**Text shown:**

From this point on, my discussion points will focus on non-GAAP numbers. Reconciliation from GAAP to non-GAAP is detailed in our earnings release distributed earlier today. Our gross margin, supported by a favorable mix shift towards enterprise, came in at 41.7% in the first quarter of 2026. Once again, an all-time high and the seventh consecutive quarter of sequential gross margin expansion. This marked a 670 basis point increase compared to 35% in the prior year comparable period and a 50 basis point increase compared to 41.2% in the fourth quarter of 2025. Relative to the year ago period, our gross margin in the current period benefited from an improved mix of our higher margin enterprise business, an increased mix of Wi-Fi 7 products, and improved returns experience within the consumer business.
As a reminder, in the fourth quarter, we entered into a strategic agreement to acquire a perpetual license for the operating system that powers our AV line of managed switches. Acquiring this technology improved our overall gross margins by roughly 150 basis points in the first quarter as compared to the year ago period. More importantly, it continues to up-level our ability to bring greater value to the AV ecosystem faster than we could have otherwise. Rolling down to the profitability of our two business segments, our enterprise segment remained quite profitable on a contribution margin basis, expanding margins by 100 basis points sequentially, and 160 basis points as compared to the year ago period.
Enterprise gross margin reached another record in the quarter at 52.7%, up 640 basis points year-over-year, driven again by strong demand for our ProAV Managed Switches, an improved regional mix, and aided by the aforementioned license acquisition. On the consumer side, while we experienced some demand softness in an extremely aggressive pricing environment, improved mix and operational discipline, along with a focus on prioritizing margin over top line, helped offset these pressures. The consumer segment ended the quarter with gross margin of 29.4% for a year-over-year improvement of 520 basis points. The profitability was once again aided by an improved mix of Wi-Fi 7 products, along with a lower service provider mix and improved returns experience with some offset from increased memory costs.

**What you will do:**
• A. Render this sentence from the earnings call text above in Spanish: "The consumer segment ended the quarter with gross margin of 29.4% for a year-over-year improvement of 520 basis points."
• B. Extend the earnings call text above by writing the passage that would follow its final sentence.

**Extracted material:**

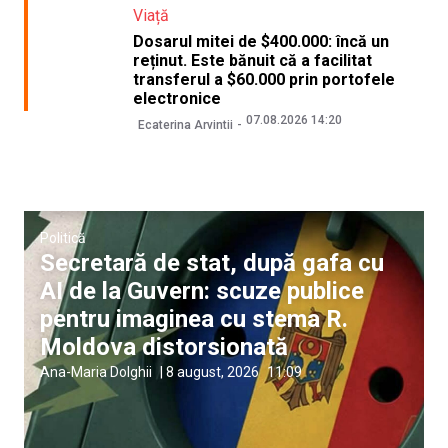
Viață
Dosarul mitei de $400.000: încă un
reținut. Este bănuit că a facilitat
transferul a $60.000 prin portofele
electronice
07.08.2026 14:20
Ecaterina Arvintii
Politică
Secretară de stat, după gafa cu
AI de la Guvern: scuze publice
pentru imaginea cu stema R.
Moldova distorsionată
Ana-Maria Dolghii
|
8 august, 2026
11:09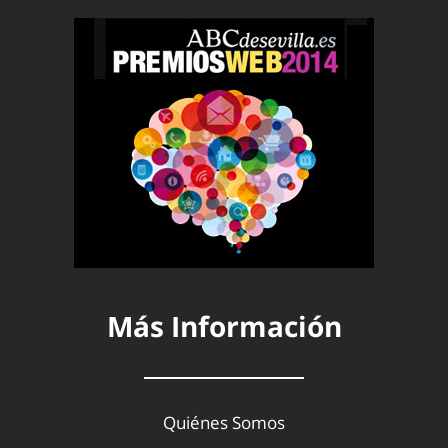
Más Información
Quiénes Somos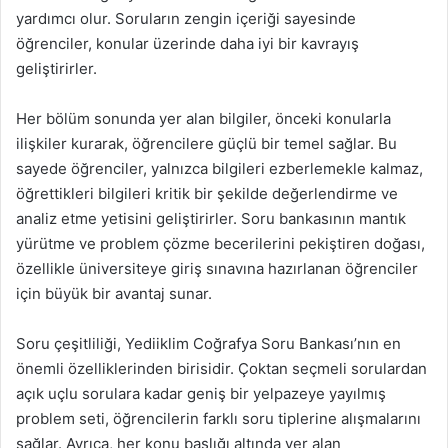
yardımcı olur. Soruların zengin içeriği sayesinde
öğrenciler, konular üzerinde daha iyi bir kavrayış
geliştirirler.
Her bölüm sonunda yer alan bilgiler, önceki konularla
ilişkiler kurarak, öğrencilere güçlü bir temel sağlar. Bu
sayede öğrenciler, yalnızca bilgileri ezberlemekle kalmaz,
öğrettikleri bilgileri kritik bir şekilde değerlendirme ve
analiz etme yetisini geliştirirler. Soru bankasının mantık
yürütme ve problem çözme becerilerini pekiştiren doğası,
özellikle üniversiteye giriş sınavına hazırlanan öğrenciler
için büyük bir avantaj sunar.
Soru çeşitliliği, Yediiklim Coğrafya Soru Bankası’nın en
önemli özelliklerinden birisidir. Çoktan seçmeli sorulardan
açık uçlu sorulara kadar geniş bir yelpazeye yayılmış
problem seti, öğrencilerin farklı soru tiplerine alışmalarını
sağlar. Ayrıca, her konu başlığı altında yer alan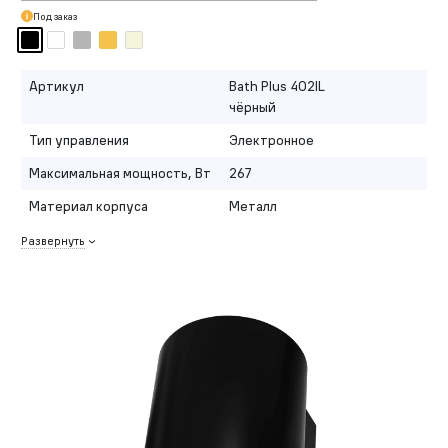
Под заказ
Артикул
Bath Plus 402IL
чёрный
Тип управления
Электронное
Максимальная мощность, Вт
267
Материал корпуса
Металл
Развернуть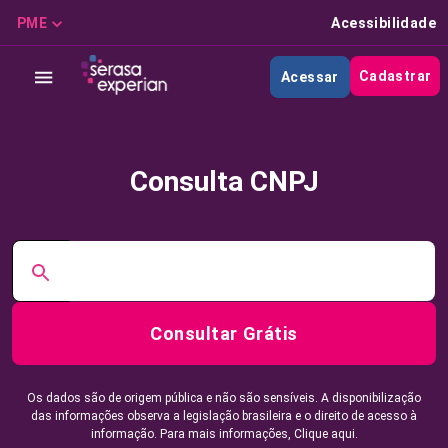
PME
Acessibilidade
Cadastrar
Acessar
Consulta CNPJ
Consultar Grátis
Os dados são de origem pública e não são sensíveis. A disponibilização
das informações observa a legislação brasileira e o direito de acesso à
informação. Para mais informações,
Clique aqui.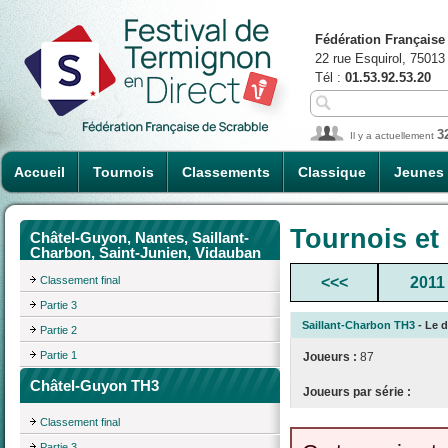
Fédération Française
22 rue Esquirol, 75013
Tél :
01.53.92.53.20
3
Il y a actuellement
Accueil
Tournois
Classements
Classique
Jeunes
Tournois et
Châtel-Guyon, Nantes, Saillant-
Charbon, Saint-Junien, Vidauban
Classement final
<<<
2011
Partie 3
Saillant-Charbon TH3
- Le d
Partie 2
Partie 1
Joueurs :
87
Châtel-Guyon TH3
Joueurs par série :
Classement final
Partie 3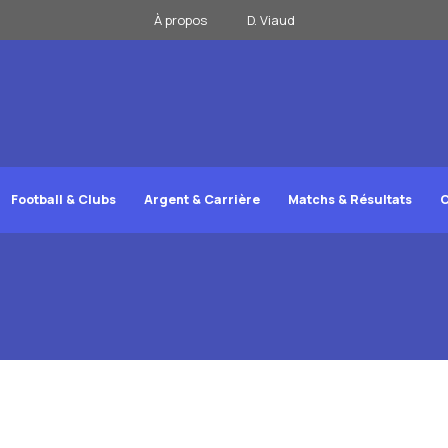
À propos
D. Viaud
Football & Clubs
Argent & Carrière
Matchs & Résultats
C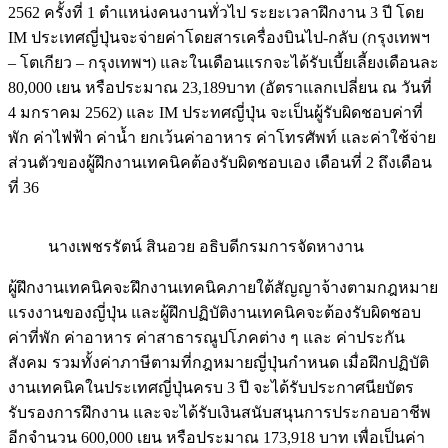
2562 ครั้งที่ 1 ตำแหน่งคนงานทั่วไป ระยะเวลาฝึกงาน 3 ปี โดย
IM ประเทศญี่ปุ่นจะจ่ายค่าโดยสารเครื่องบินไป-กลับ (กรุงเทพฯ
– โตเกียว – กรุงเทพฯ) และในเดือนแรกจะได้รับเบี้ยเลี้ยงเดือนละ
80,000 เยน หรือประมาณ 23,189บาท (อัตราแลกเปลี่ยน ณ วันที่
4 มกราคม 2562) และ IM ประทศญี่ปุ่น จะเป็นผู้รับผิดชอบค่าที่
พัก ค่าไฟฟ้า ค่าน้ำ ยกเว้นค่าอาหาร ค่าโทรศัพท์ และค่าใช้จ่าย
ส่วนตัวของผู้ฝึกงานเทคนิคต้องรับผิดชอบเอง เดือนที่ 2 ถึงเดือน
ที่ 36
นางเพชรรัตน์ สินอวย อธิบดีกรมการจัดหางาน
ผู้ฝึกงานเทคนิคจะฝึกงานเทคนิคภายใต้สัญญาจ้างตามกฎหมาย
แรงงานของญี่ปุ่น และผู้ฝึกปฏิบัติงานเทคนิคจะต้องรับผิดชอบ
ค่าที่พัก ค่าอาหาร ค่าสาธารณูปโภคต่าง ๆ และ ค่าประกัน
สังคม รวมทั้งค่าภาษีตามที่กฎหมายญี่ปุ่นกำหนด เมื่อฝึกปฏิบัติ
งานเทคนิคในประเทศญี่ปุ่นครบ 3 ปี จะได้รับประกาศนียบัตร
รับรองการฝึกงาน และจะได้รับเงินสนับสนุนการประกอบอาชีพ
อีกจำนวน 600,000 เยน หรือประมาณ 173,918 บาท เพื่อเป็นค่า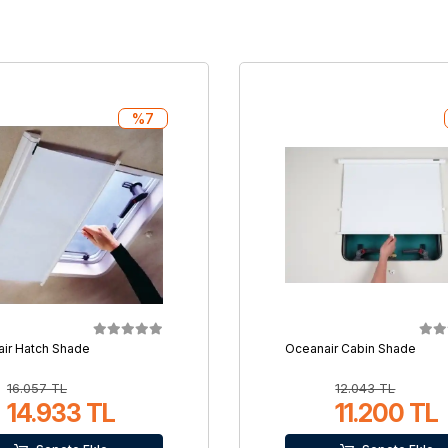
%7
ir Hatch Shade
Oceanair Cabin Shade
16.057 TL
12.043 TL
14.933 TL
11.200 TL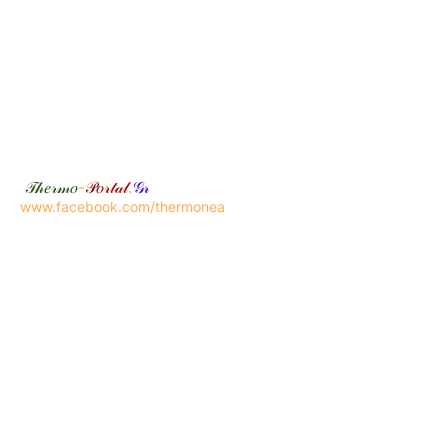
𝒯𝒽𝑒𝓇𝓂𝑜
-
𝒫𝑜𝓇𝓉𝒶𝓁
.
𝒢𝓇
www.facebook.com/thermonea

**Answers for this exercise:**
• A. El segmento de consumo cerró el trimestre con un margen bruto del 29,4 %, lo que supone una mejora interanual de 520 puntos básicos.

• B.
We were able to improve contribution margin within the consumer business by 160 basis points year-over-year due to the improved gross margin, coupled with thoughtful expense management, which enabled us to maintain our margin expansion trajectory year-over-year, despite mounting impact from rising memory costs. Total Q1 non-GAAP operating expenses came in at $64.6 million, up 8.8% year-over-year, and down 6.7% sequentially. Our head count was 786 at the end of the quarter, up from 784 in Q4, but lower than we had targeted due to the timing of hiring. We remain dedicated to the development and expansion of NETGEAR talent, with the aim of supporting our enterprise business through the insourcing of software development and enhancing our go-to-market capabilities.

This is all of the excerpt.